Please give back, word for word, only the lines starting at the one containing "التي كانت قائمة" and ending at the one containing "指导单位：中国调味品协会" within the material below.

ENTRIES PROVIDED –
▬▬▬▬▬▬

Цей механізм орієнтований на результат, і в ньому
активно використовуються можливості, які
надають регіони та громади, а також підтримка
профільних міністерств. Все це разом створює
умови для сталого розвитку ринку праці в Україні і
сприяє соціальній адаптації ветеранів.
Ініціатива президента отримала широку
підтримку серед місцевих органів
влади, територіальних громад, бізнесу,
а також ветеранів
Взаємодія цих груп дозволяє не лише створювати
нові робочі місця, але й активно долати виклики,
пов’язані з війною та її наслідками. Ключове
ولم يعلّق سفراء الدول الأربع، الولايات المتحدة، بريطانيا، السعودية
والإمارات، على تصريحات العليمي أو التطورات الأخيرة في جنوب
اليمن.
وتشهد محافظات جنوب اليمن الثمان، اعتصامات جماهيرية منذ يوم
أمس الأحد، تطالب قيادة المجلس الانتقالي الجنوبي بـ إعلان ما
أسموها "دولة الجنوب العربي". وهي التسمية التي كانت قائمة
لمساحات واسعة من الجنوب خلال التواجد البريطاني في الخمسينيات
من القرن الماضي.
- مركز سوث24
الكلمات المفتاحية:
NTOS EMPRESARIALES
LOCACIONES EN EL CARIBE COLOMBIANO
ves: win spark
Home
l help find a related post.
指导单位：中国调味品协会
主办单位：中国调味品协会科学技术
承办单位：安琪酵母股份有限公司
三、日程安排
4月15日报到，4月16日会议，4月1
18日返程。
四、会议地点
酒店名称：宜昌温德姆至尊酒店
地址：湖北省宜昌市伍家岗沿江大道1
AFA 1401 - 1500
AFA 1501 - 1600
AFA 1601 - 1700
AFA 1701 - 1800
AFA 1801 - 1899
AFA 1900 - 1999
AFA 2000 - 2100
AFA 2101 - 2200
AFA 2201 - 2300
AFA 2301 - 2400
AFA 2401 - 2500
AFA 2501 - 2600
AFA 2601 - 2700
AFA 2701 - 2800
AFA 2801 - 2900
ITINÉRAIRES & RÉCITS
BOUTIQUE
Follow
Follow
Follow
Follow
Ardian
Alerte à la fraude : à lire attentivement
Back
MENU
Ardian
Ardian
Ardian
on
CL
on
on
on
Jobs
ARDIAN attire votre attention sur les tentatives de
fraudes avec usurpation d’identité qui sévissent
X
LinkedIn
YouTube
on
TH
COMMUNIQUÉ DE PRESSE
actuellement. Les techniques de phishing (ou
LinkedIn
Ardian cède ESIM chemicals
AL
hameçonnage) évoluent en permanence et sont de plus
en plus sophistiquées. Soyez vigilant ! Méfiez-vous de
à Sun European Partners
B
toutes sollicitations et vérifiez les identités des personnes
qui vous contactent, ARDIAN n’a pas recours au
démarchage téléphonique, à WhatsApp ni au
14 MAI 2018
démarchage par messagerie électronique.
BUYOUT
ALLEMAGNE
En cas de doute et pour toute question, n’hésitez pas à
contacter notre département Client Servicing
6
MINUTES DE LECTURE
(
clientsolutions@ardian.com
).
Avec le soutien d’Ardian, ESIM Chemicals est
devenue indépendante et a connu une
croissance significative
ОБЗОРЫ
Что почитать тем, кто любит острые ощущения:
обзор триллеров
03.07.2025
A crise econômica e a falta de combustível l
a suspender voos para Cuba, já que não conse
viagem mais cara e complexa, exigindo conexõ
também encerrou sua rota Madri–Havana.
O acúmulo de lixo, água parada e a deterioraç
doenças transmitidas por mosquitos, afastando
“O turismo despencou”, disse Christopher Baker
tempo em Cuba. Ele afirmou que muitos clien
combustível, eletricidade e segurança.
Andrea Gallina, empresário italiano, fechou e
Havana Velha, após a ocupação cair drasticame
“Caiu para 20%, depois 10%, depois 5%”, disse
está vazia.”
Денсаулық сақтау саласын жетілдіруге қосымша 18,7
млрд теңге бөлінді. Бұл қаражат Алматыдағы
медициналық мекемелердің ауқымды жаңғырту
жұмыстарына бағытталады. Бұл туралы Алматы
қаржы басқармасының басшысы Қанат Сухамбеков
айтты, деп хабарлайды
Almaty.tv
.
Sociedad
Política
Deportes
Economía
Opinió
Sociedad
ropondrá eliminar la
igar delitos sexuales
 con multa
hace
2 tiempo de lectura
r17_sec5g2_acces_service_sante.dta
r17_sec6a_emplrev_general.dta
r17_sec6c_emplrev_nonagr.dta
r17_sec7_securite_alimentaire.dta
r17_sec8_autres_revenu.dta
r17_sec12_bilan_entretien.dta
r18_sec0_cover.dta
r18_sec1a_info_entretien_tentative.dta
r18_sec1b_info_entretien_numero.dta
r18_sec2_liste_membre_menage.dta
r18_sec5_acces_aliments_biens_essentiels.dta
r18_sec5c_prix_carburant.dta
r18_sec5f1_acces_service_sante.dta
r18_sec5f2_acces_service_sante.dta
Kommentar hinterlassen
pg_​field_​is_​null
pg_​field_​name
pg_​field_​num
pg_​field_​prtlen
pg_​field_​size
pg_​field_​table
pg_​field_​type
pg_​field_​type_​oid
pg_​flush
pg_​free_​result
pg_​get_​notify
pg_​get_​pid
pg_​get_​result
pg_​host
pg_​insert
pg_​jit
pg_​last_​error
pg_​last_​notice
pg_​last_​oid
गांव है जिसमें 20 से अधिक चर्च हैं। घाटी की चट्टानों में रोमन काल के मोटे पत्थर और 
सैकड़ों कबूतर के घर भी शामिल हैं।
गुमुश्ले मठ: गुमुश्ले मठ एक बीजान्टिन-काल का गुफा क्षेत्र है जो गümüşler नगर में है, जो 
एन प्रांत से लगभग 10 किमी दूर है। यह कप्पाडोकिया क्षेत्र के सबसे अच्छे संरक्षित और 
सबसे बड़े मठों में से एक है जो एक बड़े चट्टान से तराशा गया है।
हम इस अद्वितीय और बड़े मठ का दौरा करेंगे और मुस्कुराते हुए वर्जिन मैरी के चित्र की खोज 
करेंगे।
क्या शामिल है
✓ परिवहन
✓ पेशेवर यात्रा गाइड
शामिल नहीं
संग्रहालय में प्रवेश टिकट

▬▬▬▬▬▬

ANSWER SECTION –
أسموها "دولة الجنوب العربي". وهي التسمية التي كانت قائمة
لمساحات واسعة من الجنوب خلال التواجد البريطاني في الخمسينيات
من القرن الماضي.
- مركز سوث24
الكلمات المفتاحية:
NTOS EMPRESARIALES
LOCACIONES EN EL CARIBE COLOMBIANO
ves: win spark
Home
l help find a related post.
指导单位：中国调味品协会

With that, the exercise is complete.